Massive Spa Forest complex gets green light from Wheeling board
The Wheeling village board approved permits Monday clearing the way for construction of a sprawling full-service spa in a vacant office building at 350 E. Dundee Road.
C. Castle Group, a hotel, resort and luxury spa developer based in Flushing, New York, expects to open the Spa Forest in the redeveloped 70,565-square-foot office building in about two years.
Trustees Ray Lang, Mary Papantos, Joe Vito and David Vogel voted to approve the spa, while Trustee Jim Ruffatto voted against it. Trustee Mary Krueger was absent.
The plan for Spa Forest includes indoor spa pools, an outdoor spa pool, roof garden, saunas, massage rooms, a business lounge, internet game room, juice and sushi bars, and a restaurant and lounge. Some areas of the spa would operate 24 hours a day.
C. Castle Group, which operates similar facilities in New York and Texas, sought a special use permit and a major site plan and appearance permit to redevelop the office building that previously was home to Solex College and Cole Taylor Bank.
In addition to redeveloping the existing space, C. Castle Group plans a 6,844-square-foot first floor addition that will serve as the new main entrance, and a 9,029-square-foot second story addition featuring the outdoor pool and roof deck.

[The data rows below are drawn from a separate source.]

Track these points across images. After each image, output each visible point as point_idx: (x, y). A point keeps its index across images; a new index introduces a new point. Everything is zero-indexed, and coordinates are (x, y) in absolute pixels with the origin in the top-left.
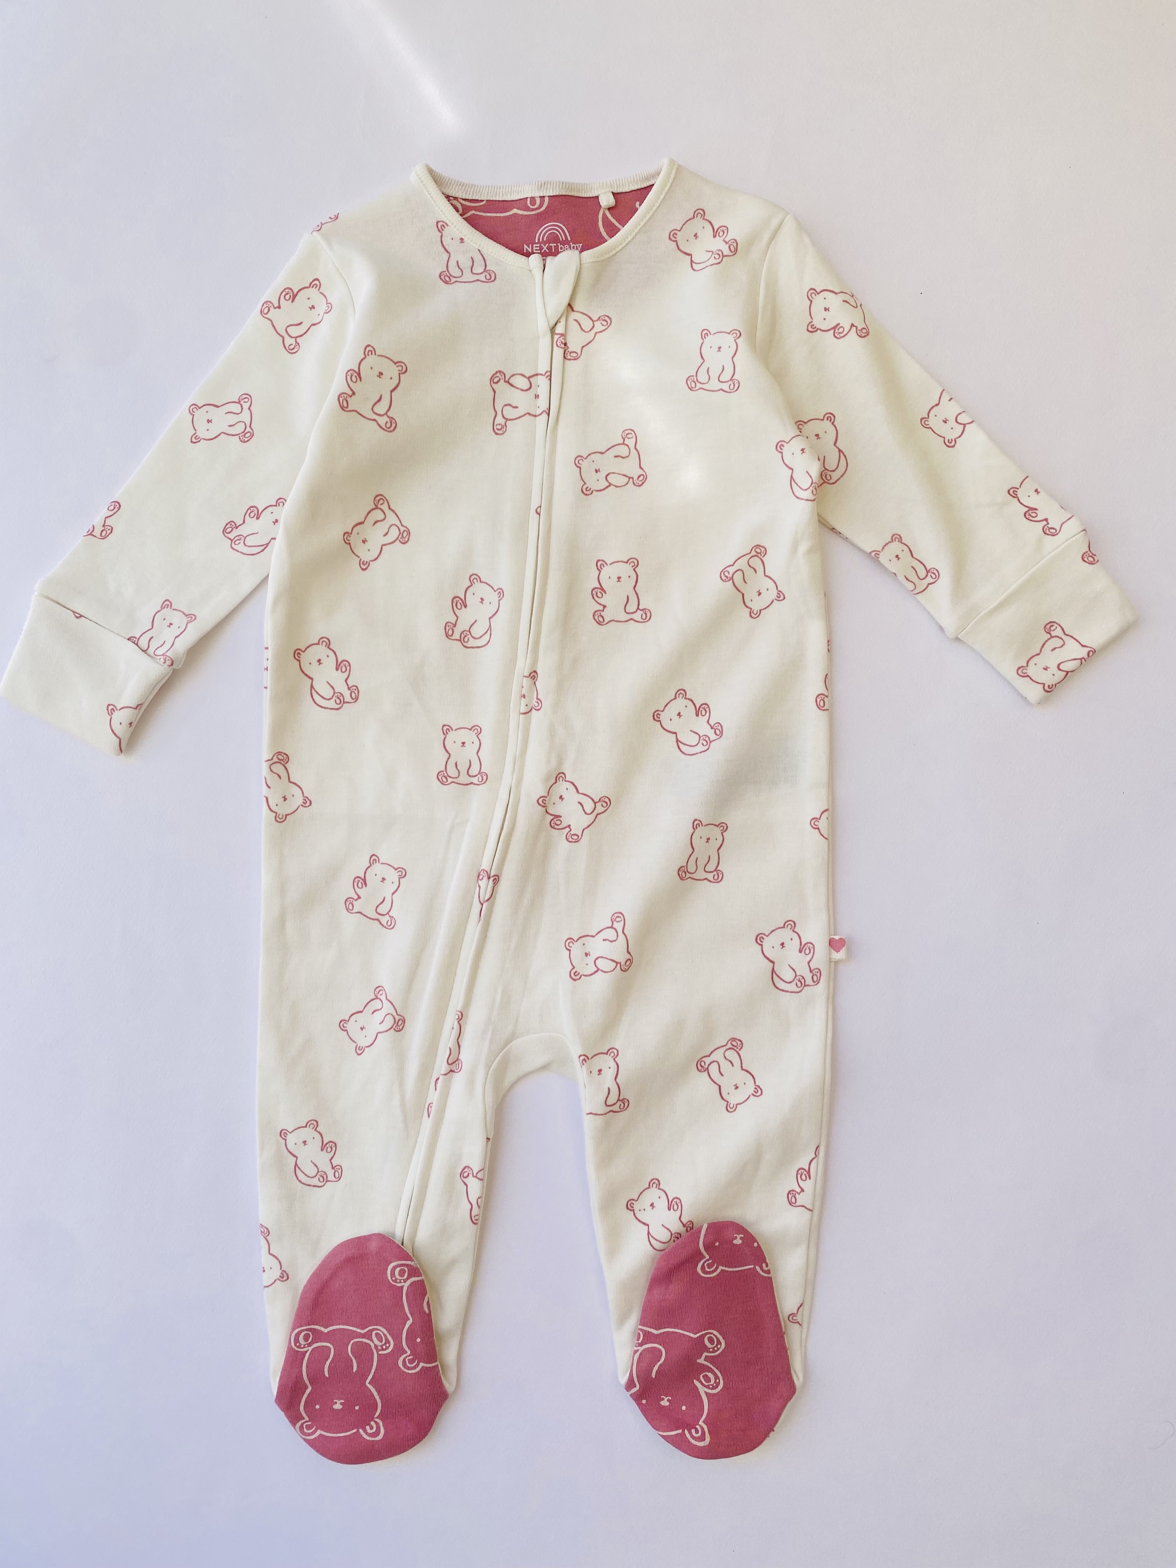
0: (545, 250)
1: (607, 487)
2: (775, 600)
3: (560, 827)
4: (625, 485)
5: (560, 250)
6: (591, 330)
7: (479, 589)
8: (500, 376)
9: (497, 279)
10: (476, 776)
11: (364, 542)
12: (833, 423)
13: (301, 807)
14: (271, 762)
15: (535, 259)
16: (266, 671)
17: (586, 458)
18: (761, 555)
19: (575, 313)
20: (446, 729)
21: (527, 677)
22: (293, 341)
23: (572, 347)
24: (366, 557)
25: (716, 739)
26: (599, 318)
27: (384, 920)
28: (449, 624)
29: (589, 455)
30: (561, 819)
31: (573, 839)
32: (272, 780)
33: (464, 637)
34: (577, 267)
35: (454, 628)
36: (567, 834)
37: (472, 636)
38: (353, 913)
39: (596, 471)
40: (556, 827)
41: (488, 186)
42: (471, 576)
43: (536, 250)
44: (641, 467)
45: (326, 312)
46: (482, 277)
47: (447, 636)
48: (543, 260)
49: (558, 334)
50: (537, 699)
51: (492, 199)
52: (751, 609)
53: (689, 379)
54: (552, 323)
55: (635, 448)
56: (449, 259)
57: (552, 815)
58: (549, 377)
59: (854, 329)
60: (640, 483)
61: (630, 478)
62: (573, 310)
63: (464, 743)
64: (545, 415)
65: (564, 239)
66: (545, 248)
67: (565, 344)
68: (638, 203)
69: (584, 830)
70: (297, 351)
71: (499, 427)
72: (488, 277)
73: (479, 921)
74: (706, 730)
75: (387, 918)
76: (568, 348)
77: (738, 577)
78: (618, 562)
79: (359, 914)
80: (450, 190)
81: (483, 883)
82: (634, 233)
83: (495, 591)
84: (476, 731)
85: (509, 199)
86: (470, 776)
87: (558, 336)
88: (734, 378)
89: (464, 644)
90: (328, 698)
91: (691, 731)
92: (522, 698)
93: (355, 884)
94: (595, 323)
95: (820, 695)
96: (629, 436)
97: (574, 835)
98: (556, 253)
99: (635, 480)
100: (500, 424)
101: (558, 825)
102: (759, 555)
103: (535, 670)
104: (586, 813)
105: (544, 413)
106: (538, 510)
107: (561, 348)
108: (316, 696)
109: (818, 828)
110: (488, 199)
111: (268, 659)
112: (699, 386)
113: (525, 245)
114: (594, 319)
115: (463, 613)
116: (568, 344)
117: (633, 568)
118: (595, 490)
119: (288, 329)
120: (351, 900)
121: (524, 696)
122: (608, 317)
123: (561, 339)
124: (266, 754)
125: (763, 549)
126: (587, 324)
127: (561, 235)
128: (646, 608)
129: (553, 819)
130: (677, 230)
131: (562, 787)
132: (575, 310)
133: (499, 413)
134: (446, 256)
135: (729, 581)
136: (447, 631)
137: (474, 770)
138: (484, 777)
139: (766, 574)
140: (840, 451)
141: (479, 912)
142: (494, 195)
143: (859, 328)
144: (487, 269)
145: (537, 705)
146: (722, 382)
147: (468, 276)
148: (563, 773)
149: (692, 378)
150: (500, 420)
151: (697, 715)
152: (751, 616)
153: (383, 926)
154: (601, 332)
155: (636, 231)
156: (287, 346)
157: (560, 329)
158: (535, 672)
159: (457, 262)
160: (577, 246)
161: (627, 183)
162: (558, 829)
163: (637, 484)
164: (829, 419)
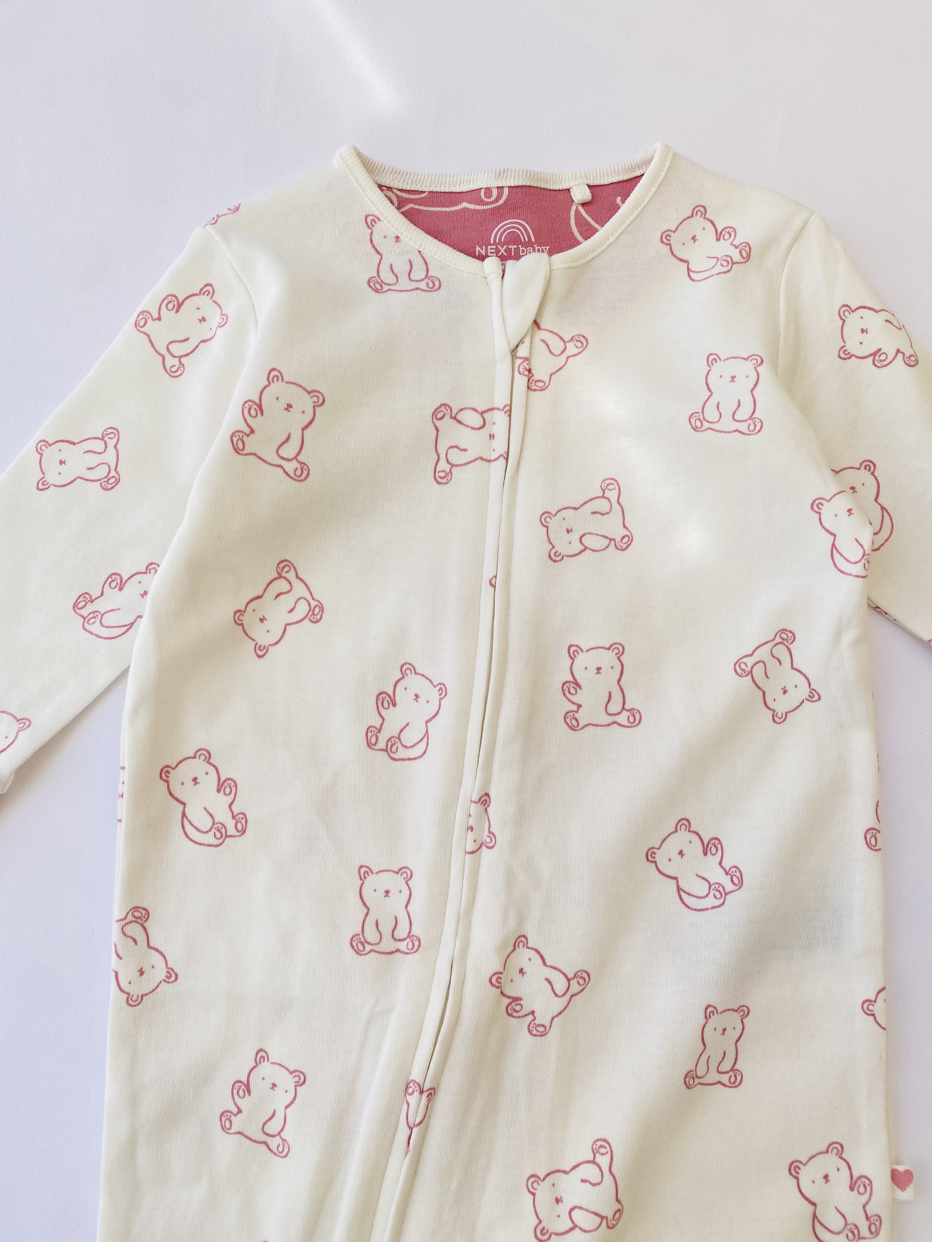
0: (502, 253)
1: (582, 552)
2: (805, 701)
3: (520, 1014)
4: (604, 549)
5: (521, 254)
6: (561, 353)
7: (413, 683)
8: (445, 411)
9: (442, 288)
10: (404, 939)
11: (262, 620)
12: (872, 474)
13: (163, 983)
14: (123, 923)
15: (492, 263)
16: (121, 798)
17: (555, 515)
18: (788, 642)
19: (541, 331)
20: (364, 872)
21: (475, 802)
22: (176, 361)
23: (538, 374)
24: (264, 640)
25: (734, 891)
26: (572, 338)
27: (274, 1143)
28: (373, 729)
29: (559, 511)
30: (521, 1002)
31: (537, 1031)
32: (125, 946)
33: (391, 747)
34: (546, 274)
35: (378, 735)
36: (530, 1023)
37: (403, 745)
38: (231, 1134)
39: (568, 531)
40: (515, 1014)
41: (431, 174)
42: (402, 666)
43: (491, 253)
44: (625, 527)
45: (220, 325)
46: (423, 285)
47: (369, 745)
48: (502, 264)
49: (521, 358)
50: (490, 832)
51: (435, 190)
52: (774, 711)
53: (693, 416)
54: (513, 344)
55: (618, 502)
56: (380, 262)
57: (509, 997)
58: (508, 413)
59: (900, 356)
60: (625, 546)
61: (611, 540)
62: (539, 328)
63: (387, 892)
64: (502, 461)
65: (527, 240)
66: (502, 251)
67: (529, 371)
68: (619, 200)
69: (553, 1018)
70: (181, 375)
71: (443, 474)
72: (431, 285)
73: (407, 1152)
74: (717, 876)
75: (277, 1140)
76: (533, 376)
77: (758, 671)
78: (597, 648)
79: (239, 1136)
80: (384, 179)
81: (413, 1099)
82: (617, 234)
83: (435, 687)
84: (405, 875)
85: (458, 191)
86: (395, 940)
87: (521, 361)
88: (754, 416)
89: (392, 755)
90: (205, 830)
91: (697, 875)
92: (469, 831)
93: (235, 1091)
94: (567, 344)
95: (870, 829)
96: (610, 487)
97: (540, 1025)
98: (517, 257)
99: (618, 542)
100: (443, 471)
101: (517, 1012)
102: (785, 642)
103: (486, 791)
104: (556, 995)
105: (502, 458)
106: (493, 582)
107: (525, 375)
108: (189, 829)
109: (873, 1015)
110: (431, 189)
111: (123, 783)
112: (706, 425)
113: (477, 246)
114: (567, 338)
115: (389, 714)
116: (533, 371)
117: (617, 656)
118: (566, 556)
119: (170, 347)
120: (229, 1114)
121: (472, 829)
122: (584, 337)
123: (525, 364)
124: (118, 912)
125: (790, 635)
126: (556, 345)
127: (523, 235)
128: (635, 708)
129: (511, 1003)
130: (671, 231)
131: (524, 956)
132: (542, 327)
133: (443, 457)
134: (377, 257)
135: (746, 676)
136: (369, 738)
137: (401, 932)
138: (416, 944)
139: (794, 667)
140: (883, 508)
141: (407, 1139)
142: (439, 185)
143: (907, 355)
144: (430, 274)
145: (488, 840)
146: (738, 421)
147: (404, 283)
148: (524, 936)
149: (697, 415)
150: (443, 465)
151: (705, 854)
152: (774, 721)
153: (272, 1151)
154: (574, 355)
155: (620, 231)
156: (168, 368)
157: (523, 352)
158: (487, 795)
159: (391, 266)
160: (542, 249)
161: (605, 174)
162: (519, 1017)
163: (620, 548)
164: (868, 467)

The Wheeling plan commission recommended the project Jan. 8. The conditions of their recommendation included a parking lot renovation, that the developer apply for sign approval separately, that the front of the trash enclosure be covered with limestone and that trees on the property be pruned.
Interim Director of Community Development Michael D'Onofrio cautioned that the project may take awhile.
"Given the complexity and the amount of improvements to be made to this, staff is recommending that (the permit) be extended from one year to two," he said. "There will be major changes to the floor plans from an interior perspective."
Papantos and Ruffatto voiced concerns about the spa remaining open 24 hours a day. Papantos had safety concerns, with there being only 5 to 7 employees at the facility overnight. Ruffatto asked what was the point of keeping the spa open all night when the showers close at 2 a.m.
Manhard Consulting project manager Jared Placek explained that they need time to clean the showers.
Lang worried that in the past, they'd dealt with developers who got special use permits only to wait until the permit expired to begin work.
"Is that extension to two years the actual occupancy of the project?" he asked. "When will this project actually start?"
Placek said their team intends to pursue occupancy within two years.
"The goal would be to start construction as soon as we can work our way through that permitting and approval process," he said.